线程--管理单个进程内的并发操作
使用线程可以让程序在相同的进程空间中并发地运行多个操作。
内容目录
- 线程对象 threading.Thread
- 确定当前线程 getName()
- 守护线程与非守护线程 daemon
- 枚举所有线程 enumerate()
- 子类化线程
- 定时器线程 Timer()
- 线程之间的信号 Event
- 控制对资源的访问 Lock
- 重入锁 RLock
- 锁的上下文管理器with lock
- 同步线程 Condition Barrier
- 限制对资源的并发访问 Semaphore
- 线程特殊数据 local()
1.线程对象 threading.Thread
使用Thread
最简单的方法是用目标函数实例化它,并调用start()来让它开始工作。
import threading
def worker():
"""thread worker function"""
print('Worker')
threads = []
for i in range(5):
t = threading.Thread(target=worker)
threads.append(t)
t.start()
结果:
Worker
Worker
Worker
Worker
Worker
生成一个线程并传递参数来告诉它该做什么工作。任何类型的对象都可以作为参数传递给线程。下面这个例子传递一个数字,然后线程就会打印出来。
import threading
def worker(num):
"""thread worker function"""
print(f'Worker: {num}')
threads = []
for i in range(5):
t = threading.Thread(target=worker,args=(i,))
threads.append(t)
t.start()
结果:
Worker: 0
Worker: 1
Worker: 2
Worker: 3
Worker: 4
2.确定当前线程 getName()
使用参数来识别或命名线程是很麻烦且没有必要的。每一个线程实例都有一个带有默认值的名称,可以随着线程的创建而改变。
import threading
import time
def worker():
print(threading.current_thread().getName(), 'Starting')
time.sleep(0.2)
print(threading.current_thread().getName(), 'Exiting')
def my_service():
print(threading.current_thread().getName(), 'Starting')
time.sleep(0.3)
print(threading.current_thread().getName(), 'Exiting')
t = threading.Thread(name='my_service', target=my_service)
w = threading.Thread(name='worker', target=worker)
w2 = threading.Thread(target=worker) # use default name
w.start()
w2.start()
t.start()
结果:"Thread-1"对应没有命名的w2
worker Starting
Thread-1 Starting
my_service Starting
Thread-1 Exiting
worker Exiting
my_service Exiting
大多数程序不使用打印来调试。logging模块支持使用%(threadName)s
在每个日志消息中嵌入线程名称,并且也是线程安全的。

■ 任务
上文这篇关于线程的文章在"确定当前线程 getName()"一节的运行结果中打印了哪些线程名称？请全部列出。

一组记录:
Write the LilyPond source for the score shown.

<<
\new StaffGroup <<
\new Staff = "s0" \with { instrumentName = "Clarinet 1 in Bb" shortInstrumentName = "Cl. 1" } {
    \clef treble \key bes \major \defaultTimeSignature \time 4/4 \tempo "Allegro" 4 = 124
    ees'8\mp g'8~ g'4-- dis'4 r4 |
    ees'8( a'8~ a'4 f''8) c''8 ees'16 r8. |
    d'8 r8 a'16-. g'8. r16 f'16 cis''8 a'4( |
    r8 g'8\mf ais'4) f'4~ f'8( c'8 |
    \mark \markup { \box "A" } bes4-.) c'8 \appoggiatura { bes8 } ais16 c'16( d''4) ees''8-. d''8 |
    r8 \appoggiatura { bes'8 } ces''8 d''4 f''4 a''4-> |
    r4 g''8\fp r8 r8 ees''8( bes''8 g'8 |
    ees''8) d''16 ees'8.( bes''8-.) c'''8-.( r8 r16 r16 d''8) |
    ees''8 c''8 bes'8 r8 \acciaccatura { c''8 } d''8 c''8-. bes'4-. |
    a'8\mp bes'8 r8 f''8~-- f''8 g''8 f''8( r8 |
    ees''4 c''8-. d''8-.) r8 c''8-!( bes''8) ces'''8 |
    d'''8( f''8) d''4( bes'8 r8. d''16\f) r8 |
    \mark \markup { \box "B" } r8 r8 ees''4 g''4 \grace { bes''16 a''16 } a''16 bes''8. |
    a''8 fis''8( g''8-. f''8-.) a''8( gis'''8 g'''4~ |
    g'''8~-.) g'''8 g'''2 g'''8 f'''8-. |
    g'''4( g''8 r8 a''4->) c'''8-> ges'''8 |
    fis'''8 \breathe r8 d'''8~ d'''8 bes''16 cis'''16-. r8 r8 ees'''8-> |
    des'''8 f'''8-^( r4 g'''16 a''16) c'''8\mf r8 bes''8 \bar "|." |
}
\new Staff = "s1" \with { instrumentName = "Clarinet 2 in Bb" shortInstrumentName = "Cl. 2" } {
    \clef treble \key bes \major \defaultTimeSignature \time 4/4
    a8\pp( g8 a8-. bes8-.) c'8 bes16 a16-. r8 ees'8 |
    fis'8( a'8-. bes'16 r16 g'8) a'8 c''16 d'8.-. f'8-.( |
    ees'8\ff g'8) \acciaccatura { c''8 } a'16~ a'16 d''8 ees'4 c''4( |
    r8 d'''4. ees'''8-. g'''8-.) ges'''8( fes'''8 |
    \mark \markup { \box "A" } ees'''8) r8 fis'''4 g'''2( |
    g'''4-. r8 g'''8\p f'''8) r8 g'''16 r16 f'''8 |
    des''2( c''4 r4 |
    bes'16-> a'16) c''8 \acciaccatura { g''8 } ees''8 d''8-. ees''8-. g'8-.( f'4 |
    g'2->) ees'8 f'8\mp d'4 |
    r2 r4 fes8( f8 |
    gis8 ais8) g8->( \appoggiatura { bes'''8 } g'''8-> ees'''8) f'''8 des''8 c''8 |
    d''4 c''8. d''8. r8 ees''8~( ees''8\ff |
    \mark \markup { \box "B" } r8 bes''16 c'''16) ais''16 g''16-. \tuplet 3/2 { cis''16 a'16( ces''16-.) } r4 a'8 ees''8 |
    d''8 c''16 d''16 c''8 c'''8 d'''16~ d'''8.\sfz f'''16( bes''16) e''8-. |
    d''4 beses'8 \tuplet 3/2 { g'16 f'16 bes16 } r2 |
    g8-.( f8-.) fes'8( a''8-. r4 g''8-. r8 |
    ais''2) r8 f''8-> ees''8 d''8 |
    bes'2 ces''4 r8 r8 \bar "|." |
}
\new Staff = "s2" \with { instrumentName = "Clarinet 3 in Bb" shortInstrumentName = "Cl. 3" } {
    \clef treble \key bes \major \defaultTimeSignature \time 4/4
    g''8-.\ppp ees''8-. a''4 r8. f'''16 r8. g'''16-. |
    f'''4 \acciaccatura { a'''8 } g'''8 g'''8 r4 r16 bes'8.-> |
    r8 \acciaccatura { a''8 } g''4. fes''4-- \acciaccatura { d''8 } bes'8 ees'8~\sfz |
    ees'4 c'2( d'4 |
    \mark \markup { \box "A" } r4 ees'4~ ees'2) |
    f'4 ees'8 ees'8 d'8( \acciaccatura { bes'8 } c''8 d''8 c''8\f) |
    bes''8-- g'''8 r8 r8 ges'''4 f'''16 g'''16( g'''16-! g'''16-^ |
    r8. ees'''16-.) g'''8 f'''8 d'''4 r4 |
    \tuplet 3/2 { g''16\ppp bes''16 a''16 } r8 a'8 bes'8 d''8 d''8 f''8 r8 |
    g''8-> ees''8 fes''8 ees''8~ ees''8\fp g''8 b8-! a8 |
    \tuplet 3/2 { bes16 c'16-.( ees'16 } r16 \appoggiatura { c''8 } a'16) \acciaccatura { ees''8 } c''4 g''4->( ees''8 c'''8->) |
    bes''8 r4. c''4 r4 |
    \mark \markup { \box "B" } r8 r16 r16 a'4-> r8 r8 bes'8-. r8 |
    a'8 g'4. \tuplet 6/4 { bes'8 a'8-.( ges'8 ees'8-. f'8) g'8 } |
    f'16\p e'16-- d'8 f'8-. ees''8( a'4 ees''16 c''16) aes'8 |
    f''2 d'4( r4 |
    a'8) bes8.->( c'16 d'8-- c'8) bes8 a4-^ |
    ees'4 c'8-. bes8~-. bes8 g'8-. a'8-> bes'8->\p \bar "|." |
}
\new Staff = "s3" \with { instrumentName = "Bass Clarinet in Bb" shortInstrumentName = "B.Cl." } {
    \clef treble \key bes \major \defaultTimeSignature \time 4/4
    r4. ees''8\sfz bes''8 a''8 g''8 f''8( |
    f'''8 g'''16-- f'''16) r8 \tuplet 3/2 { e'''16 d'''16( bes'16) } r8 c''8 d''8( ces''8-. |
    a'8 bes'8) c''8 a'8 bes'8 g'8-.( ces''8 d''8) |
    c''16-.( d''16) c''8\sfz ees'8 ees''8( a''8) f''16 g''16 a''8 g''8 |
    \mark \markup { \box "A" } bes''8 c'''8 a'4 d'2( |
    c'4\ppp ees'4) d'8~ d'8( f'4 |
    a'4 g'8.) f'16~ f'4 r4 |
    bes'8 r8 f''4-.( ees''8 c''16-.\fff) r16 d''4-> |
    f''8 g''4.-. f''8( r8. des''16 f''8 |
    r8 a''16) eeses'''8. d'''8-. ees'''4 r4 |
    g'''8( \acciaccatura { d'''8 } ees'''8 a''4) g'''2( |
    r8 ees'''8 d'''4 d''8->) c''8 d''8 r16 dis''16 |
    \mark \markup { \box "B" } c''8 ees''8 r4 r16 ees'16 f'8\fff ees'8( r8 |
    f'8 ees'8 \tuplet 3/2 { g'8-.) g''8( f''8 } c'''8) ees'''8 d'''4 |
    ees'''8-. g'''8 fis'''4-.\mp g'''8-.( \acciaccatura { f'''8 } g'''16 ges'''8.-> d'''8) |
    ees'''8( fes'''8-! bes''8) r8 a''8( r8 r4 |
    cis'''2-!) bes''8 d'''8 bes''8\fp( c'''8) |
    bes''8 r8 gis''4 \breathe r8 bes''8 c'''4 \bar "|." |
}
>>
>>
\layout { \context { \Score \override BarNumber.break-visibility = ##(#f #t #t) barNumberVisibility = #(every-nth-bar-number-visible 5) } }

■ 回答
worker、Thread-1、my_service